‘Lagarde’s List’ brewing trouble for Greek coalition

‘Lagarde’s List’ brewing trouble for Greek coalition

“I won’t accept this fabrication of guilt which doesn’t exist nor will I become the scapegoat in this case. I have absolutely no connection to any account on that list. I have not tampered with the data in any way, which I had requested and received from the French authorities,” said former Greek Finance Minister George Papaconstantinou in an emailed statement yesterday. But his defending voice could hardly be heard amid the uproar caused by the shocking twist of events which has given the political establishment in Greece its toughest test.

Papaconstantinou, a close aide of former Prime Minister George Papandreou and a top negotiator during the country’s initial talks with the EU and IMF – which put Greece under a tough multibillion-euro bailout agreement – denies that he removed his relatives’ name from an electronic file which contained the names and bank statements of Greeks with undeclared Swiss bank accounts. The list of more than 2,000 names was first handed over to Papaconstantinou in 2010 by his then-counterpart, French Finance Minister Christine Lagarde, to help Greece in its fight with corruption. However, neither he nor his successor to the post, Evangelos Venizelos, initiated a thorough investigation into the legality of those accounts. Instead, testifying recently before a parliamentary committee, he had to admit that he “had lost the file.” But things turned nasty for him when a copy of the original list requested by the new Antonis Samaras government and which was sent to the Greek authorities last week was seen to have contained the names of Papaconstantinou’s cousins and their husbands. The most likely explanation was that the minister chose to remove them himself. Now, all three parties in the Samaras coalition government are asking the Parliament to set up an investigation process to discover who tampered with the original list.
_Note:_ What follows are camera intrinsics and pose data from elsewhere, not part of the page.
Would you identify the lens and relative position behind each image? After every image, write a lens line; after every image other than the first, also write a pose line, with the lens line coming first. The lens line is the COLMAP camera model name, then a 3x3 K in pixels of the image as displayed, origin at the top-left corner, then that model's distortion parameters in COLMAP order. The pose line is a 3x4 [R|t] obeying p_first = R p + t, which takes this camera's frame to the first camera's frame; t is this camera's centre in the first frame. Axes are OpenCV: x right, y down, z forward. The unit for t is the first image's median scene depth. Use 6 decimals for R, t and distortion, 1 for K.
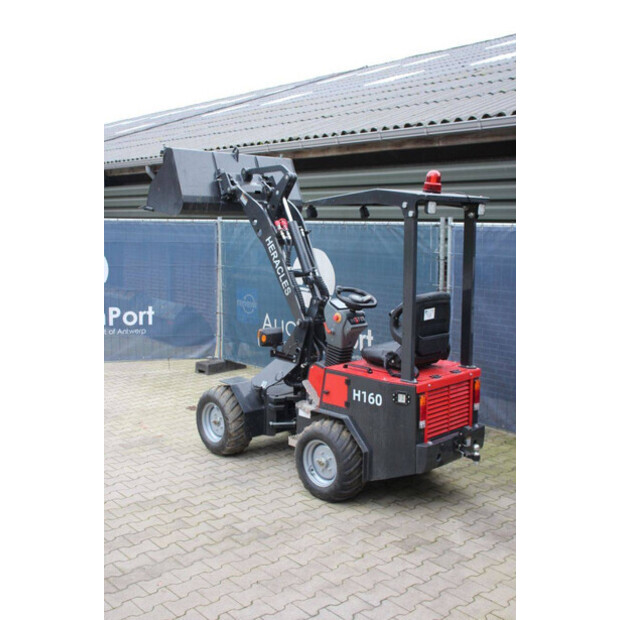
lens RADIAL K [[652.2, 0, 310.0], [0, 652.2, 310.0], [0, 0, 1]] dist [-0.004745, -0.003255]
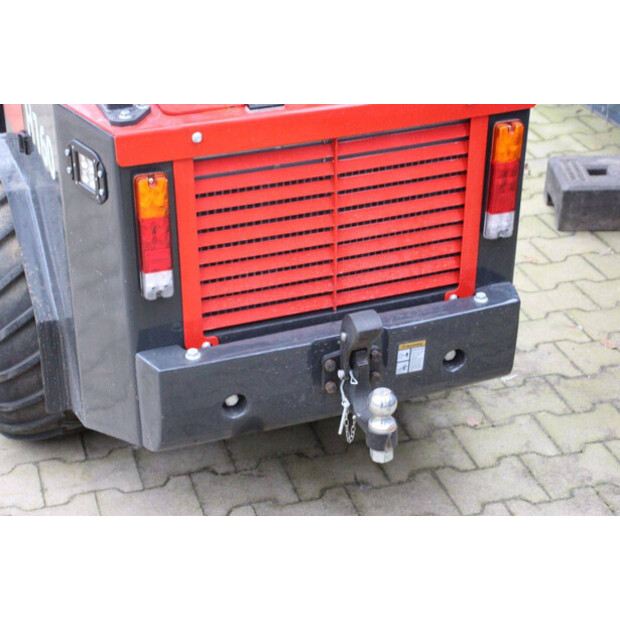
lens RADIAL K [[1217.2, 0, 310.0], [0, 1217.2, 310.0], [0, 0, 1]] dist [0.130842, 0.111295]
pose [[0.924262, 0.192233, -0.329827, 0.338990], [-0.049473, 0.916996, 0.395816, -0.006140], [0.378539, -0.349520, 0.857055, 0.532056]]
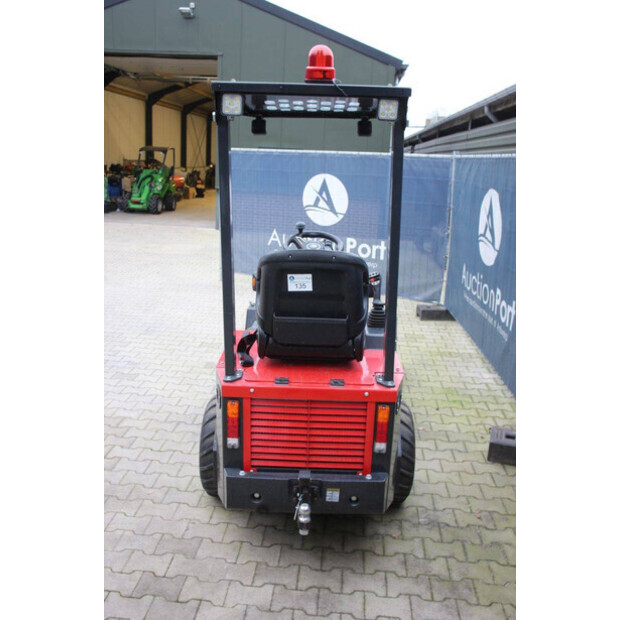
lens RADIAL K [[555.0, 0, 310.0], [0, 555.0, 310.0], [0, 0, 1]] dist [-0.090907, 0.007018]
pose [[0.720348, 0.193839, -0.665976, 0.507947], [-0.115000, 0.980245, 0.160921, -0.050800], [0.684013, -0.039332, 0.728409, 0.565183]]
Papacosnatntinou – if proved that he indeed was the one who tampered with the list to help his relatives – entered the political arena of Greek domestic politics as one of the “clean” faces next to a reborn PASOK under the new leadership of George Papandreou. Papaconstantinou’s contempt for the old regime and his overconfident admonitions of how Greece would soon “return to the markets” had initially found a lot of supporters. But he was quickly proven wrong for his policies and was accused by the opposition, led by present Prime Minister Antonis Samaras, for criminally mishandling the whole affair. Indeed, in a poll published in May 2011, 80 percent of the people surveyed said they had no faith in Papaconstantinou’s handling of the Greek economy. Indeed, he failed to be re-elected to Parliament in last May’s general elections and he was also been expelled from his own party last week after the “Lagarde scandal.”
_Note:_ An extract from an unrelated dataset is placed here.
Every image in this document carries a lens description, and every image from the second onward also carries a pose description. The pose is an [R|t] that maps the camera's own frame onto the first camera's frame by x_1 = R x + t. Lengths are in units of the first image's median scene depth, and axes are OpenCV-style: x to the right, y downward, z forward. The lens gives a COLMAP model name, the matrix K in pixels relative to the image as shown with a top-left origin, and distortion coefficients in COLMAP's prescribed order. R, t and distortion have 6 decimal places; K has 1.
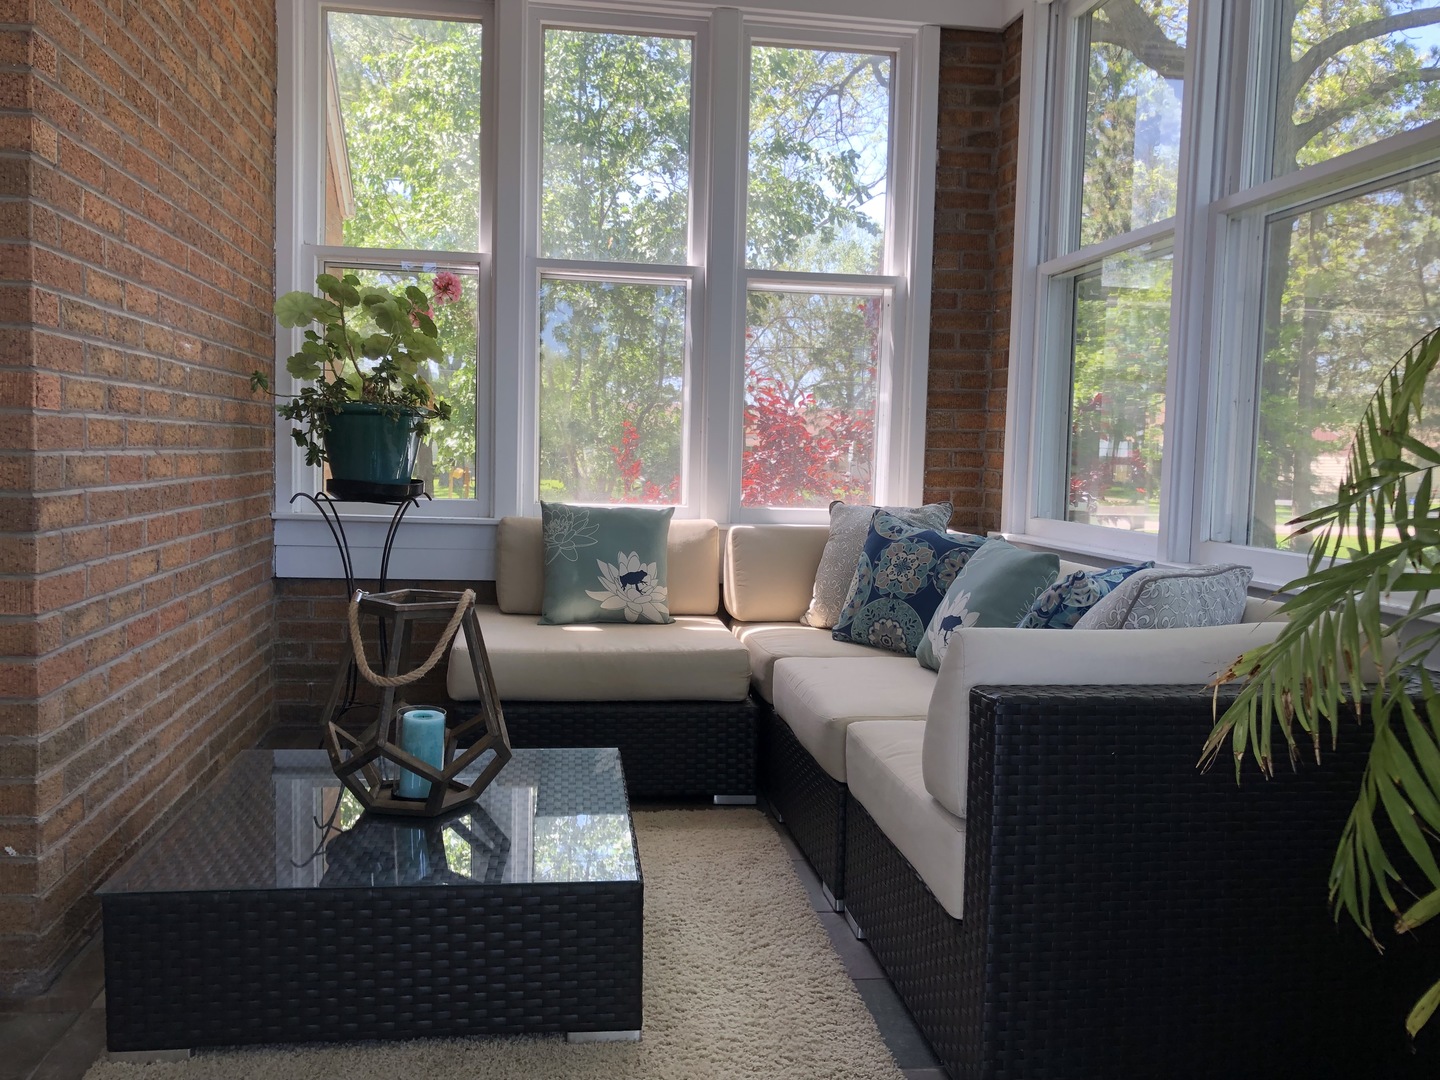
lens RADIAL K [[1200.4, 0, 715.2], [0, 1200.4, 541.3], [0, 0, 1]] dist [0.025321, -0.026526]
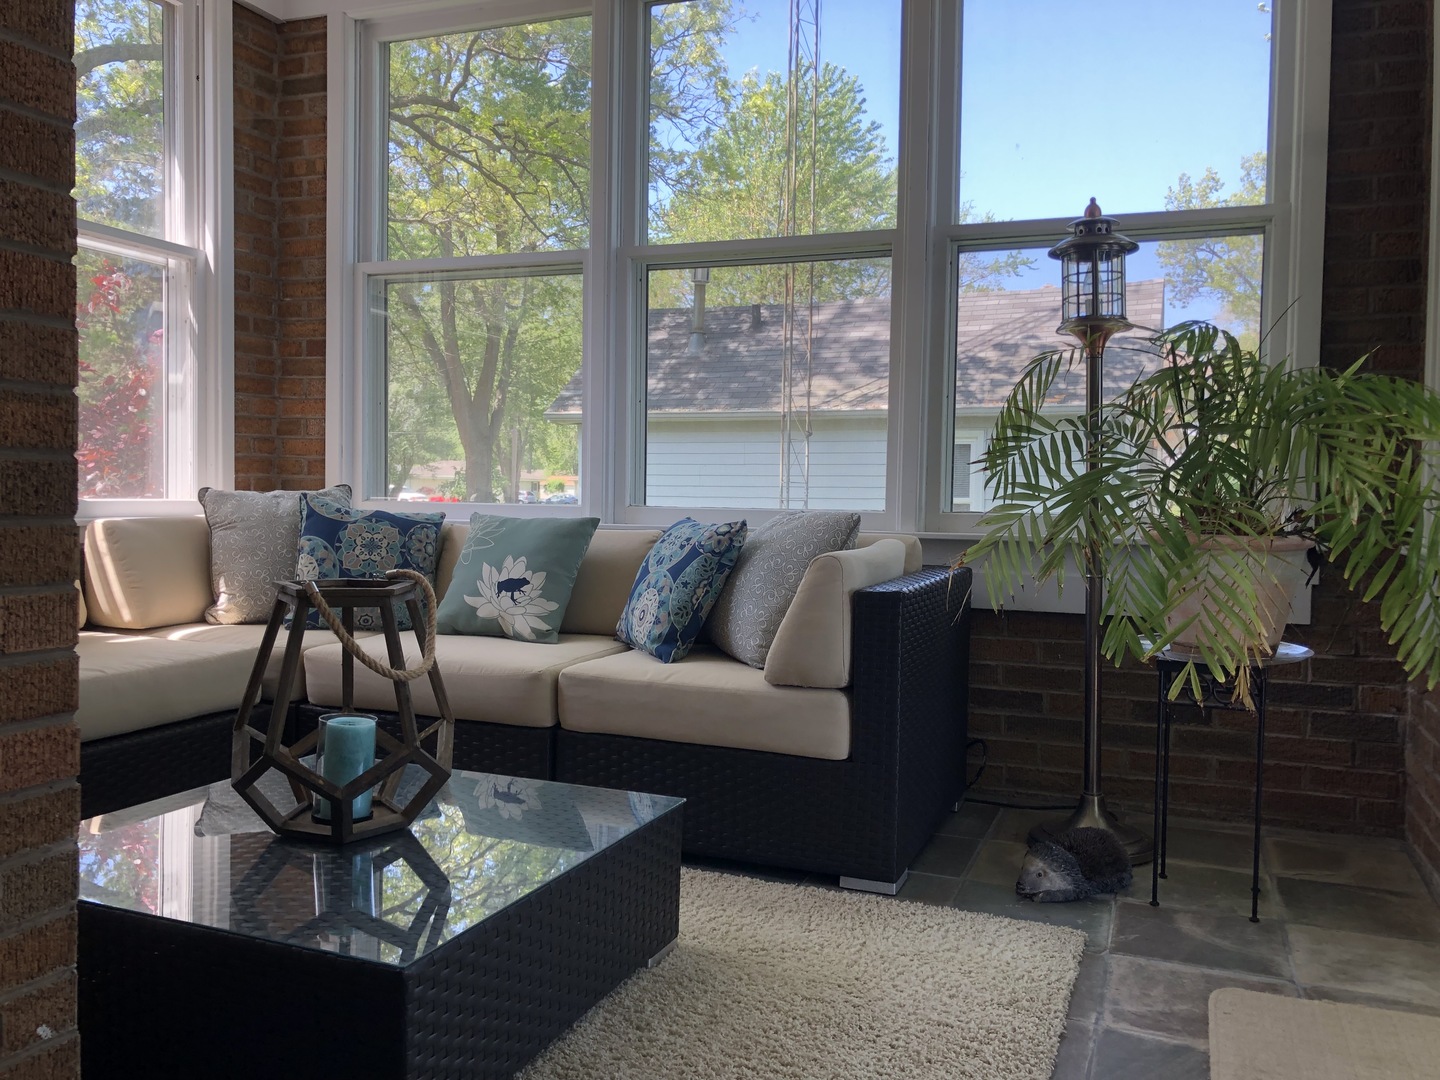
lens RADIAL K [[1200.4, 0, 718.2], [0, 1200.4, 537.8], [0, 0, 1]] dist [0.025321, -0.026526]
pose [[0.484445, -0.052670, 0.873235, -0.496199], [0.061171, 0.997782, 0.026246, 0.004329], [-0.872680, 0.040702, 0.486592, 0.202818]]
So far it is not clear whether the recent scandal will be dealt by Parliament or whether the case will be shelved. But what is clear is that this could not have surfaced at a worst time for PASOK and ultimately for the Samaras coalition government, in which PASOK is a partner. So far, the battle against tax evaders is being lost. The Greek government will only be able to collect up to 20 percent of the 53 billion euros in outstanding taxes it is owed, and the country’s economy is expected to contract for a sixth year in 2013.

At a time when the Greeks are about to be asked to dip more into their empty pockets to pay for more taxes, the image of a perhaps incompetent but “clean” former minister protecting the Swiss bank accounts of his perhaps tax-evading relatives can only benefit the opposition.

And this is indeed what the official opposition of SYRIZA is trying to do. This scandal may have come at the right time for them as the latest opinion polls showed them somewhat stuck. People are asking them for concrete solutions to their problems, not protest rhetoric. SYRIZA is now asking for the leader of PASOK to be examined, as well as Papandreou. The ultimate aim seems to be to hit the coalition at a moment when society will be worst-hit by the government’s additional measures.